Telecom App a été lancée en août 2023 et offre divers services. « L’exercice de réenregistrement de carte SIM se fait à travers le site myt.mu/sim. Afin de simplifier la vie de nos clients, nous avons aussi intégré un lien directement de l’application Telecom App. »


Emtel Ltd : « The ML kit is one of the possible solutions that operators use »

Au sujet des services de ML Kit, Emtel indique avoir développé deux applications, Genie App (utilisée par les agents) et MoEmtel (utilisée par les clients), opérationnelles depuis la mise en application de The Sim Regulations 2023.

Emtel ajoute que « the photo of the user of the sim card needs to be captured, in accordance with the Regulations, which further stipulates for a liveness check in addition to performing an image check of the person’s photo against the picture from their Identity Card or the passport photo in case of non-citizenship. This is to ensure the authenticity of the ID provided. The ML kit is one of the possible solutions that operators use for such activities. »

Emtel réitère néanmoins que : « all data collected by Emtel are securely stored on Emtel servers, found in its data centre, certified as Tier 3 TIA942 and ISO27001 and are not transmitted to any third party. (…) All operators have designed and implemented their own applications/systems for the registration and re-registration process. Emtel does not use any software/equipment from either the ICTA or the Government. »


L’assurance des autorités

Interrogées au sujet de Regula Forensics et ML Kit, les autorités régulatrices se disaient, en premier lieu, ignorantes que leurs services avaient été sollicités par les compagnies de téléphonie mobile.
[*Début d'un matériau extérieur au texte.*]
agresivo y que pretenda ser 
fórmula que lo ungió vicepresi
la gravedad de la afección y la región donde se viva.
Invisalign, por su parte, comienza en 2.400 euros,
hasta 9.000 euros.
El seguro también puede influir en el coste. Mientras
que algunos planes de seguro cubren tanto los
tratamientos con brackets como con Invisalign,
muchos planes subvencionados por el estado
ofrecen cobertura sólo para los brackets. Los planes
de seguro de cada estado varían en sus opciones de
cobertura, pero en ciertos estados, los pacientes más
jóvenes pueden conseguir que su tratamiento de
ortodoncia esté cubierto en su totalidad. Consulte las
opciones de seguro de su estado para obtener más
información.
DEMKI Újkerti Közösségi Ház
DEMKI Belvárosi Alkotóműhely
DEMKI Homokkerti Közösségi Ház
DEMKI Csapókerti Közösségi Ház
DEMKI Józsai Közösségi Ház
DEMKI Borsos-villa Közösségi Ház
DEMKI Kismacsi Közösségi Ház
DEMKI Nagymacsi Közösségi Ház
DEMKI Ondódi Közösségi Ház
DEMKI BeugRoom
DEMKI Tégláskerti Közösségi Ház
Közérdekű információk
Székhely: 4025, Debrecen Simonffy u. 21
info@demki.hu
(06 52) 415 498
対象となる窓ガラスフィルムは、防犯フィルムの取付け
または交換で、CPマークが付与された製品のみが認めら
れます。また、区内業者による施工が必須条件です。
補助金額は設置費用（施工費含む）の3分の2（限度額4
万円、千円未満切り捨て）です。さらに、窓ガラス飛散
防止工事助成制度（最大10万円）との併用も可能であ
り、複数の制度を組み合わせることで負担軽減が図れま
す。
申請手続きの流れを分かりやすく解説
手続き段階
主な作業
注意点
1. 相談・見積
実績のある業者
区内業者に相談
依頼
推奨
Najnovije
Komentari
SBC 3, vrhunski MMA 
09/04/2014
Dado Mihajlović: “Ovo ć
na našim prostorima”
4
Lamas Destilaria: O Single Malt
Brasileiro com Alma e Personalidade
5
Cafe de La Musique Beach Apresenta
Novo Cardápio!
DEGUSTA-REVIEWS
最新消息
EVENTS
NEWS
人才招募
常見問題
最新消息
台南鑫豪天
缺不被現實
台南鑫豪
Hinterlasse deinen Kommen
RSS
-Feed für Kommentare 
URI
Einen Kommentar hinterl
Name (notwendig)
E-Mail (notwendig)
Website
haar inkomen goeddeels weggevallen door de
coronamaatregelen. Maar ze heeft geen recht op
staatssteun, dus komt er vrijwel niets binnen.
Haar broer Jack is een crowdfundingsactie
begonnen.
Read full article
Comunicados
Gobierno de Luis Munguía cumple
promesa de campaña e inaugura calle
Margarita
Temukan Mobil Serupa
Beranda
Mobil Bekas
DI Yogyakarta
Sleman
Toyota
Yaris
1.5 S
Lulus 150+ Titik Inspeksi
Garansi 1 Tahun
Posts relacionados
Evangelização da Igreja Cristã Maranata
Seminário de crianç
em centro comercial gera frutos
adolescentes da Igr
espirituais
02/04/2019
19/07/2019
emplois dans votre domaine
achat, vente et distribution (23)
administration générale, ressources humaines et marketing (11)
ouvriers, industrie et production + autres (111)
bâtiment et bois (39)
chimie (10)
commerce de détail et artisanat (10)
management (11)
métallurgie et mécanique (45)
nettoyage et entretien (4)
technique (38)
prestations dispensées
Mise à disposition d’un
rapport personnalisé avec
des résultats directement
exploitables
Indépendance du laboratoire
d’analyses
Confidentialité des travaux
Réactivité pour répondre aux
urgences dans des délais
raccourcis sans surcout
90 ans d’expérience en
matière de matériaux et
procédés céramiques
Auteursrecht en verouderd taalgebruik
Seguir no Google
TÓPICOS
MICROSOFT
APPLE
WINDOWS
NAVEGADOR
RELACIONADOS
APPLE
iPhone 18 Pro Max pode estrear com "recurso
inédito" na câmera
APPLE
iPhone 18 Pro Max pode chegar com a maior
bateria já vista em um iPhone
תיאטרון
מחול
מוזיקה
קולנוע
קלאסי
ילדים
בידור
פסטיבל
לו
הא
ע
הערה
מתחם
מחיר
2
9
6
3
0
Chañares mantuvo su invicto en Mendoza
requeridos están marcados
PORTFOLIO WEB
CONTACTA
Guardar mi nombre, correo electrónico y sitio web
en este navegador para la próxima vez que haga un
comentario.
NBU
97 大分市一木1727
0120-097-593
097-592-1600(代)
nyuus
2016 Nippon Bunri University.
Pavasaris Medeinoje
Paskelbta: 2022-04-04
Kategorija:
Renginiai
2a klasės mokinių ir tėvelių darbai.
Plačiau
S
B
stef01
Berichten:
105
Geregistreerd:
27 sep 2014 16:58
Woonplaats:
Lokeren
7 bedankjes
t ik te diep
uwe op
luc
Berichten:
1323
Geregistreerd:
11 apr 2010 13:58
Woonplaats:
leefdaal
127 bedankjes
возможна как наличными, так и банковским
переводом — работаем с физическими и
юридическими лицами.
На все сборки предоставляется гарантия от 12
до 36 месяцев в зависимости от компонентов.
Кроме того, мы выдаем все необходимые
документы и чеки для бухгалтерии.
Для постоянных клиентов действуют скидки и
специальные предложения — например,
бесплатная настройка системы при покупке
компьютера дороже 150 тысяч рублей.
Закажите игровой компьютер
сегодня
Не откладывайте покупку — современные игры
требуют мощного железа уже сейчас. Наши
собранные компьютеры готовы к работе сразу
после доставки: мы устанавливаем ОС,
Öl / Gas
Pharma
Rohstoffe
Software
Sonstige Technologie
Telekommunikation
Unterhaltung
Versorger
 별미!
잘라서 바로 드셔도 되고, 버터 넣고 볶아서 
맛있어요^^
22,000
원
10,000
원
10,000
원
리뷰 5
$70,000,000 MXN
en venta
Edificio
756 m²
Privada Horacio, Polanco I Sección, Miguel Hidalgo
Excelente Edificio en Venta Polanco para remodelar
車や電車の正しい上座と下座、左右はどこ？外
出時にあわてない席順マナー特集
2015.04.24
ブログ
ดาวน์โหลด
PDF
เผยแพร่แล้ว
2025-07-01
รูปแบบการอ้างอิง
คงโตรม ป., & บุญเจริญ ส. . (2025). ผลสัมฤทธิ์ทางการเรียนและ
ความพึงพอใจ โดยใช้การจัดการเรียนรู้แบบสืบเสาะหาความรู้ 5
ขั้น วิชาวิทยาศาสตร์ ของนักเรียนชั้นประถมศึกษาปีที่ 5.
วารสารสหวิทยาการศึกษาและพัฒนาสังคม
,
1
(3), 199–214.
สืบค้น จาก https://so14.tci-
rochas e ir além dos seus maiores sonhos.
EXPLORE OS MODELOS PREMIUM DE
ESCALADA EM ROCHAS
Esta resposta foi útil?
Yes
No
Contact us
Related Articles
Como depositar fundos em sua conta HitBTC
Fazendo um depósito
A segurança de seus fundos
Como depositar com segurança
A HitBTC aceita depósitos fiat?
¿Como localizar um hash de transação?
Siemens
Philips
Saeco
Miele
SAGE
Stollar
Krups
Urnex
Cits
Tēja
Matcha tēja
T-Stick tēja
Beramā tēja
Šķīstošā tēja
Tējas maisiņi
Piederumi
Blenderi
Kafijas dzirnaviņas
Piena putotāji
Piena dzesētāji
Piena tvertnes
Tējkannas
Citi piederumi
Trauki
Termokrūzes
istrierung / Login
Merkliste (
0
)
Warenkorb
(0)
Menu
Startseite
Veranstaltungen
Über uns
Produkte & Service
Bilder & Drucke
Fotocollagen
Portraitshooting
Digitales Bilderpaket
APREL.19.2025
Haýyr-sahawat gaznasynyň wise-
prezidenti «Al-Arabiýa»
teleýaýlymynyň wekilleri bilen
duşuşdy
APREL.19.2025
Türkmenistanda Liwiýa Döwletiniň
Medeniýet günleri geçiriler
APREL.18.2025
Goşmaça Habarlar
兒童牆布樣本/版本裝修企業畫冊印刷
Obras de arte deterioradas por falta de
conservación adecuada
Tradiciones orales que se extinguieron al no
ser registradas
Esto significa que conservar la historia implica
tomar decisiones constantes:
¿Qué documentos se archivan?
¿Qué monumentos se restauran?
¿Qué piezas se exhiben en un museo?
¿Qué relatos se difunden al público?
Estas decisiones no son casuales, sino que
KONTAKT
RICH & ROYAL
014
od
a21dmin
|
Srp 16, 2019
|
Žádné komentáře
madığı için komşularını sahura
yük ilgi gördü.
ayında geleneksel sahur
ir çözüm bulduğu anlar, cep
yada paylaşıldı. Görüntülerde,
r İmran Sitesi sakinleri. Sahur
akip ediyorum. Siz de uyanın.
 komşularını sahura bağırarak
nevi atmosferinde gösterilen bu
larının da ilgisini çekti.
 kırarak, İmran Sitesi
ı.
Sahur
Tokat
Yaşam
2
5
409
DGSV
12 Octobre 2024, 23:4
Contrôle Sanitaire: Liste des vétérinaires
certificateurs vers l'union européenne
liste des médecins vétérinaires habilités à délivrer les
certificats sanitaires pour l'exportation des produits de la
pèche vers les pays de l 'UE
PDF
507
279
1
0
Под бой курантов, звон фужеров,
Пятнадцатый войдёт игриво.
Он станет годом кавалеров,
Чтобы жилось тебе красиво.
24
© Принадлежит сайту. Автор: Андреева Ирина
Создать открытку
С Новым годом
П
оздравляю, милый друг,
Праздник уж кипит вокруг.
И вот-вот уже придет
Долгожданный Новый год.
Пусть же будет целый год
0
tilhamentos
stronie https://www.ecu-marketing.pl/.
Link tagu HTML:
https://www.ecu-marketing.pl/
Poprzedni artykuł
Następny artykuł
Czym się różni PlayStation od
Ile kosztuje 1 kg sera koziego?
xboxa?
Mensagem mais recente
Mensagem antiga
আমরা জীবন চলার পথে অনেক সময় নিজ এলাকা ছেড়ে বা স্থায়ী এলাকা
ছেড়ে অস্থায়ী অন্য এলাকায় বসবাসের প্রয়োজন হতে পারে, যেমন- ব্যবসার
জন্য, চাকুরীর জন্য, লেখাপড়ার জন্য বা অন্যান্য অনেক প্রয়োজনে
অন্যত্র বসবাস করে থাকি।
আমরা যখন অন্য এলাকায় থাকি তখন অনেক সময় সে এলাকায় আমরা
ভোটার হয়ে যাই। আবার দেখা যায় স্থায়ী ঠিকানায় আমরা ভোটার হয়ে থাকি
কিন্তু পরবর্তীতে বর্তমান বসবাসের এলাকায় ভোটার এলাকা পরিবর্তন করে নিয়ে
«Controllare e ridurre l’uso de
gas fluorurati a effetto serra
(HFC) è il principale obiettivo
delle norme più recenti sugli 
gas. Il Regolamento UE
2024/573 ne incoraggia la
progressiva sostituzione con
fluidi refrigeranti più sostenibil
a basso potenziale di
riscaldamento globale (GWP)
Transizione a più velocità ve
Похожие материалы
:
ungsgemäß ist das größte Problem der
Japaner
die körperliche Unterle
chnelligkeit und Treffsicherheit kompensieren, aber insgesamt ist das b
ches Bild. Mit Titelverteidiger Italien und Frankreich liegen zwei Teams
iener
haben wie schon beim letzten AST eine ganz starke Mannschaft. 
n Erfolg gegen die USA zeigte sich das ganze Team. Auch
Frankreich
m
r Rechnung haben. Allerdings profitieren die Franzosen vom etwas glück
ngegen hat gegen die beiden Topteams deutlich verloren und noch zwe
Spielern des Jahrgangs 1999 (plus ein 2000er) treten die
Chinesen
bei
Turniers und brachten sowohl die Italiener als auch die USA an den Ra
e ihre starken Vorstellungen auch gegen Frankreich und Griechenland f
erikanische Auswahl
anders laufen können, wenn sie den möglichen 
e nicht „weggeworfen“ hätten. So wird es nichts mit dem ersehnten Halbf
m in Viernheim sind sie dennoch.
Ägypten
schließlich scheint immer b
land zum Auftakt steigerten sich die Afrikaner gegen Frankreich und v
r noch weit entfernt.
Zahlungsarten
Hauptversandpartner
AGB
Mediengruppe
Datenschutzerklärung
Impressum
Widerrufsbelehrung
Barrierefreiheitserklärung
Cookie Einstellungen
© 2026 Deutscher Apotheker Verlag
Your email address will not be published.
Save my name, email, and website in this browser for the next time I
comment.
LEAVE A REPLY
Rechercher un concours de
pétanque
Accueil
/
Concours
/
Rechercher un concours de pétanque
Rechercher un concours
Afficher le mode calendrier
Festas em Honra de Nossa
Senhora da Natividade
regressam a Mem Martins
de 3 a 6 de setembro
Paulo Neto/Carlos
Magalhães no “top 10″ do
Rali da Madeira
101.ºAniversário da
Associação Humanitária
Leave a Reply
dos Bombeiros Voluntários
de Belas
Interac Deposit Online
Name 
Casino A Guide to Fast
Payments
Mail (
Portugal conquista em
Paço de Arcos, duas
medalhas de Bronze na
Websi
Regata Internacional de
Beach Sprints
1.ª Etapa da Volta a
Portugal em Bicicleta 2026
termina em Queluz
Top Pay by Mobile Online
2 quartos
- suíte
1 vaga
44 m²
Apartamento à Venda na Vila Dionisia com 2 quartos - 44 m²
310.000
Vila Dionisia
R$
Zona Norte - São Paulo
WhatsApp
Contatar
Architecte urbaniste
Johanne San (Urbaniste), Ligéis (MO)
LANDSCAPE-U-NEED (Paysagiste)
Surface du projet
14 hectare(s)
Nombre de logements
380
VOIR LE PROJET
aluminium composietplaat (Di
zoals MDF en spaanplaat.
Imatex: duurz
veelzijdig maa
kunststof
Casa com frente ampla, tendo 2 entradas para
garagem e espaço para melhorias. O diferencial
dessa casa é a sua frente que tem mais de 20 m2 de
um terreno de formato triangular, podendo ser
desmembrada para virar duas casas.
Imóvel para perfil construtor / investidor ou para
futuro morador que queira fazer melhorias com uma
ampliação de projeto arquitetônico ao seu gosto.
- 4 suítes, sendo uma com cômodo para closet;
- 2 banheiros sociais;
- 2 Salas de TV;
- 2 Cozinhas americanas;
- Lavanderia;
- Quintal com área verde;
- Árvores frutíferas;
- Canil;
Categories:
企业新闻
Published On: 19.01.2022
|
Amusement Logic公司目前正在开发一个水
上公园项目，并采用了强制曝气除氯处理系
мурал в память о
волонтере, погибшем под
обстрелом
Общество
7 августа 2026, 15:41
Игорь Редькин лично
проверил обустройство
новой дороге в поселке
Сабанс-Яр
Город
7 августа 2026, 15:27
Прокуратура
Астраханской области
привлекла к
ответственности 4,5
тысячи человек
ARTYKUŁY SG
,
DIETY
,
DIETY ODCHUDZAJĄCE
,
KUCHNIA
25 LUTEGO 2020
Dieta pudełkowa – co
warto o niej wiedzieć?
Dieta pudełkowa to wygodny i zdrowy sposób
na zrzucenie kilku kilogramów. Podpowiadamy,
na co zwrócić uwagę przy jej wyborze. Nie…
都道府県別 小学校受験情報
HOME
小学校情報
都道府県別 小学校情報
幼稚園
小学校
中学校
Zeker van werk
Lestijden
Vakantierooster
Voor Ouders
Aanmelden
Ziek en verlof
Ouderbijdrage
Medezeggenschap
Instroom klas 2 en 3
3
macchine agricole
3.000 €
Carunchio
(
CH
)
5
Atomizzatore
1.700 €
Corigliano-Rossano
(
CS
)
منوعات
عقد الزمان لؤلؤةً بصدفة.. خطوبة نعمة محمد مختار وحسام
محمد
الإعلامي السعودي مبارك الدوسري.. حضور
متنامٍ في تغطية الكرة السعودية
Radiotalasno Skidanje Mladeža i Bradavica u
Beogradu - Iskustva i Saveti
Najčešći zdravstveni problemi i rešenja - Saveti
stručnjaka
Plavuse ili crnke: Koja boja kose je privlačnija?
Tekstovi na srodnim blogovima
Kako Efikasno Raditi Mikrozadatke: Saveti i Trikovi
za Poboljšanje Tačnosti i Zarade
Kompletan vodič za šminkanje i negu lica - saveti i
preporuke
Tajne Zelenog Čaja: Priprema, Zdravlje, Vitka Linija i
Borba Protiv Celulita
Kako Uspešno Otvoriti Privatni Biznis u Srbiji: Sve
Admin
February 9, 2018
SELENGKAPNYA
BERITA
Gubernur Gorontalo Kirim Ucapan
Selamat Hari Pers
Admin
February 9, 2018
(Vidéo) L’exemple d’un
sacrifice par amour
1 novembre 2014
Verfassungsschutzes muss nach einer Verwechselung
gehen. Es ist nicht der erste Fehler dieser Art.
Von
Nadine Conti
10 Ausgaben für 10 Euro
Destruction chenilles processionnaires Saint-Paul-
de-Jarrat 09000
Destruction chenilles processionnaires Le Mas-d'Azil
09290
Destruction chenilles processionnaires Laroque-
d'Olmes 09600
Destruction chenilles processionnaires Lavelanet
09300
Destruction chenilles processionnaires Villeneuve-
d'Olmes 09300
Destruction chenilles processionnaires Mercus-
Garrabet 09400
Après quelques minutes de vérification, les autorités ont confirmé que les services des deux compagnies étrangères ont bel et bien été retenus.
Leurs Softwares auraient été installés « localement » en vue de comparer les selfies. Les données des citoyens mauriciens sont aussi stockées localement. Pour ce qui est d’autres précisions à cet effet, les autorités revoient la balle directement aux compagnies de téléphonie mobile.


Flou autour du partage des données

La question de partage de données auprès de tierces parties étrangères semble trouble. Les abonnés sont-ils informés que leurs photographies transitent vers des logiciels développés par des compagnies étrangères ? Une interrogation qui peut susciter des remous, notamment au chapitre des dispositions de la Data Protection Act.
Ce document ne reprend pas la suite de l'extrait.